Proprietary page layout programs have every right to fear for their market share since Scribus 1.1.6, a GPLed product, has been released. This program not only fulfills all the features of its proprietary counterparts, including CMYK color, but also contains some unique features like SVG import and export.

The motion picture industry has driven the development of CinePaint, the Free Software painting and image retouching program designed with 35mm film in mind. It has been used to make such monumental films as The Last Samurai, Stuart Little, and many more.*

There are a few places where Free Software on GNU/Linux is still in need of work. Video editing is one of these. Though Cinepaint is a marvelous video touch-up tool, it is not built for all video editing purposes, and these other needs are not filled by any other notably "killer" Free Software tool. Despite how powerful and groundbreaking many of these programs are, some of them are not included by GNU/Linux distributions. Even when they are, there tends to be little, if any, documentation provided for them, sometimes even with distributions that package books along with their installation disks. What good is a killer application if you don't know how to use it?

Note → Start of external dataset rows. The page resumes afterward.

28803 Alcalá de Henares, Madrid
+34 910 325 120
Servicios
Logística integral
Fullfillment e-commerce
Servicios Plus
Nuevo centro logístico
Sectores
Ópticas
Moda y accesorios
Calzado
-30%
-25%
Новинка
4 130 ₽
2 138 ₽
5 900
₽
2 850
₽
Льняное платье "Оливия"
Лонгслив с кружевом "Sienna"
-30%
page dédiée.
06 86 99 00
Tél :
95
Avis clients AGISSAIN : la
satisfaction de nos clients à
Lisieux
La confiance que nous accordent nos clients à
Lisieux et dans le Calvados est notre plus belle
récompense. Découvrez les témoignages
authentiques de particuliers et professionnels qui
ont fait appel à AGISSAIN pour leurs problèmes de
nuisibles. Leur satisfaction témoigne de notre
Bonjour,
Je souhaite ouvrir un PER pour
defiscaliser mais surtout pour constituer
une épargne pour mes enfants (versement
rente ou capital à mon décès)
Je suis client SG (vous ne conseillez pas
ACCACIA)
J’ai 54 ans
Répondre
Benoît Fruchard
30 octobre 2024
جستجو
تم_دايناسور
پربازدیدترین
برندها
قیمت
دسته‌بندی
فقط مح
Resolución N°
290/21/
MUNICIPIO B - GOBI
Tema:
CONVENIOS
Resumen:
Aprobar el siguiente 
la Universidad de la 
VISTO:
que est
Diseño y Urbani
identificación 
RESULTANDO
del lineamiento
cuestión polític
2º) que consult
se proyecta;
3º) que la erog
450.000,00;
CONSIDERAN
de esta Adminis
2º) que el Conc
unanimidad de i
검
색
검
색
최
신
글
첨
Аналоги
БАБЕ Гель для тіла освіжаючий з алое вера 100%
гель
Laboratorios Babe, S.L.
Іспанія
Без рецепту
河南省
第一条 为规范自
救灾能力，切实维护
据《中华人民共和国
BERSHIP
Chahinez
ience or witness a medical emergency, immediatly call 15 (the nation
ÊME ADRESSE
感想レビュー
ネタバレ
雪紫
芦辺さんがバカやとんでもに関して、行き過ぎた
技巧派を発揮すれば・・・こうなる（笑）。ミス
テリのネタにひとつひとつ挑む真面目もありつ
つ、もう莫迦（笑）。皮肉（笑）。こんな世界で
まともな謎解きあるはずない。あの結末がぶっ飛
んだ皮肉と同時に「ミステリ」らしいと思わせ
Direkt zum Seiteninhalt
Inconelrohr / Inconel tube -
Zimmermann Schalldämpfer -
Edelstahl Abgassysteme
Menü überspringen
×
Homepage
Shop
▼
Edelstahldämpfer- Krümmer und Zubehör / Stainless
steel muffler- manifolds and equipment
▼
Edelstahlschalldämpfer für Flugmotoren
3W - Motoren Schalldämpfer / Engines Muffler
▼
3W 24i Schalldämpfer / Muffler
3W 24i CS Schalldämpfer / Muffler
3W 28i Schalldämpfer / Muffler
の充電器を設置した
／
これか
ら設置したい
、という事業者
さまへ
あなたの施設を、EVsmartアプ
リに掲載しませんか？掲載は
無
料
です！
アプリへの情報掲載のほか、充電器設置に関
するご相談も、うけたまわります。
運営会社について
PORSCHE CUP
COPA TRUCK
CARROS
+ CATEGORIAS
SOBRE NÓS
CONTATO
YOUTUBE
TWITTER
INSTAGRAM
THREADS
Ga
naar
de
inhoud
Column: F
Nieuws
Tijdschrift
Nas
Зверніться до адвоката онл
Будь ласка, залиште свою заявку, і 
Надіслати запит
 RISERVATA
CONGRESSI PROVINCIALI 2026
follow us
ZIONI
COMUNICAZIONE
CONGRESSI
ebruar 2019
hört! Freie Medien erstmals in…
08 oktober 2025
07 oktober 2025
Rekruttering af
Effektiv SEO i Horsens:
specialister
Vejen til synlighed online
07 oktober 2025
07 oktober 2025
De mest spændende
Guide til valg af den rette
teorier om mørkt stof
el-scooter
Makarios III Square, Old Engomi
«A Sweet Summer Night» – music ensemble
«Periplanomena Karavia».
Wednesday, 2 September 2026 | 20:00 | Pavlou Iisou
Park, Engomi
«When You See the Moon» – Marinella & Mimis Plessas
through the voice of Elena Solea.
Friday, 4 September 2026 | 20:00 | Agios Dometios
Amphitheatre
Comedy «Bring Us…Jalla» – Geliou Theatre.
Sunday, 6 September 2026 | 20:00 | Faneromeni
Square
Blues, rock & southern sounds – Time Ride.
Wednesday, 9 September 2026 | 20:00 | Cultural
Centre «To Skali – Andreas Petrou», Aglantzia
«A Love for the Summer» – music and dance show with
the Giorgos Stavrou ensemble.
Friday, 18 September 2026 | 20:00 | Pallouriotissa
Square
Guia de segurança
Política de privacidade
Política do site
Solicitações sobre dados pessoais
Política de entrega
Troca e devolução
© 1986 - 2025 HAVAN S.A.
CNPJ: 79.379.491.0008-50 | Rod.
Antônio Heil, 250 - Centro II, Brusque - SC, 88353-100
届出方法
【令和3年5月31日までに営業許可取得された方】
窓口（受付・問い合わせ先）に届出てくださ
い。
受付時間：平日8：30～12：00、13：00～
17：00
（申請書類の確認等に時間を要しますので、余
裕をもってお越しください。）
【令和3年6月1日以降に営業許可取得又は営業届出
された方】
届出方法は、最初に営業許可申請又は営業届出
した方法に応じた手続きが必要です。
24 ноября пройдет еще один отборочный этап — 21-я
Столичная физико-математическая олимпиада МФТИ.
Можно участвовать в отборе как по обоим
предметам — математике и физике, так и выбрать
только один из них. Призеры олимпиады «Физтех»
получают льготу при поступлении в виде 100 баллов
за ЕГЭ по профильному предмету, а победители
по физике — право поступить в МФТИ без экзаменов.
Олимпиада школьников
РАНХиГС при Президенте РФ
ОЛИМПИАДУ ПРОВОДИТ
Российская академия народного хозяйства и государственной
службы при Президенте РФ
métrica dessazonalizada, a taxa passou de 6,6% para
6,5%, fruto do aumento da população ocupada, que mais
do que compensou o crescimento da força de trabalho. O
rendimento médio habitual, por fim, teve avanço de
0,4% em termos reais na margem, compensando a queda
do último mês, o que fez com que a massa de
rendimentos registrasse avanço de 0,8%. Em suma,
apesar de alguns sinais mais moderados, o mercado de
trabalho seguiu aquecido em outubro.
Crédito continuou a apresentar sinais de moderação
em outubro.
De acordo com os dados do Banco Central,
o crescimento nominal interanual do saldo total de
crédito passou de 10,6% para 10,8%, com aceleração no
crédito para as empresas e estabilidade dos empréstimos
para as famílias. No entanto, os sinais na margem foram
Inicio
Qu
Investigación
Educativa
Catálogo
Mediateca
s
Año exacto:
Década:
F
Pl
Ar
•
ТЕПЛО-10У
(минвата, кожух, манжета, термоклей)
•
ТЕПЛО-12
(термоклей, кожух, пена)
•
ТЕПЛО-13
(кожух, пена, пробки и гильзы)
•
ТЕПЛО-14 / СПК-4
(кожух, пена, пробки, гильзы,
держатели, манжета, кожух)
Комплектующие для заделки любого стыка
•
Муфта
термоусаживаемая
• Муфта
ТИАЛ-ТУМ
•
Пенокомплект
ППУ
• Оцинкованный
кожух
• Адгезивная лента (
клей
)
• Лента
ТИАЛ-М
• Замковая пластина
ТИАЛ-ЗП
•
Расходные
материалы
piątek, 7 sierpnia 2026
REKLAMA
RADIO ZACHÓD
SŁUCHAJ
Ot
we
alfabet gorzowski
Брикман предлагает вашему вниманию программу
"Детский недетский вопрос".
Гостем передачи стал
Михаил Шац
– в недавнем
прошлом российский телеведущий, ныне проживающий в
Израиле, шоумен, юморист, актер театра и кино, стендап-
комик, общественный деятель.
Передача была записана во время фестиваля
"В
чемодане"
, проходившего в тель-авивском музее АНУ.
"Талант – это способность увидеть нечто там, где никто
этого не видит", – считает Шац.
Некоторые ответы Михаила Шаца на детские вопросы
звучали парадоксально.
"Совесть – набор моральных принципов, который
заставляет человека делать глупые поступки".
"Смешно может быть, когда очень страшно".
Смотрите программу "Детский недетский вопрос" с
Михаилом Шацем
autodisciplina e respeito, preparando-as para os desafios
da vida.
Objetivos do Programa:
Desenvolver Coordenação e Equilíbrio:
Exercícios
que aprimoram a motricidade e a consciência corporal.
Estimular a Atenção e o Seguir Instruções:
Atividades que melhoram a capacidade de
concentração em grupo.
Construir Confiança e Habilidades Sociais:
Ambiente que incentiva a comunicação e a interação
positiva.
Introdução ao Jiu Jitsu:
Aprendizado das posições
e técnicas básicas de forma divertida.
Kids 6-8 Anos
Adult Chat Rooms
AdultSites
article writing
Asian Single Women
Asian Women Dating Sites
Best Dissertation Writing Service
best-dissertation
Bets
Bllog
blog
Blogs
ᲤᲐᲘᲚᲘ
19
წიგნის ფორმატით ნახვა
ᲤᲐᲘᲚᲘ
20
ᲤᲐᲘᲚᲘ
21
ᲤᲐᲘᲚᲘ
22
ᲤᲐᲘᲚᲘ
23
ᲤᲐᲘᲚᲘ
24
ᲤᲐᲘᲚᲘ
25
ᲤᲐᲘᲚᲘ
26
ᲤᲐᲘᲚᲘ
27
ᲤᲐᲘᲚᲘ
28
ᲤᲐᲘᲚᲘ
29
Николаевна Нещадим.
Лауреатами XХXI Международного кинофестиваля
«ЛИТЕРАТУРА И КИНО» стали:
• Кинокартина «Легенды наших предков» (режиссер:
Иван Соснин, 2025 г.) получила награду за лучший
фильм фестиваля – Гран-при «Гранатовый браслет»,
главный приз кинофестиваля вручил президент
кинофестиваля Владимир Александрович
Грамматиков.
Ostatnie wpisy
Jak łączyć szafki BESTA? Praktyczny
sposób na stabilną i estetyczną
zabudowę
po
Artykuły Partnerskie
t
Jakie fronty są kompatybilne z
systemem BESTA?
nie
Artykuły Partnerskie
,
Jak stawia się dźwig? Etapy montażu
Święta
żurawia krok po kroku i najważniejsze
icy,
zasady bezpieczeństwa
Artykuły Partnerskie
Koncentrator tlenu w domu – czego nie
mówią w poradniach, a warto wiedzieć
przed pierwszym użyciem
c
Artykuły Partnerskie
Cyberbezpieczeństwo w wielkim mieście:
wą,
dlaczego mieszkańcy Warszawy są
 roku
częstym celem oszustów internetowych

But these days, if you need to get things done, there's generally a great piece of Free Software waiting for your purpose. It's just a matter of people noticing.

Thanks to my assistant Christopher Allan Webber, who helped greatly in the polishing of this article.

* Correction: Lord of the Rings was cited as having been made with CinePaint in an earlier draft of this article, but CinePaint developer Robin Rowe says, "When I asked Weta about their use of CinePaint the answer was frustrating.
They could neither confirm nor deny it," so we removed that mention from the list of film projects where we were sure CinePaint was used.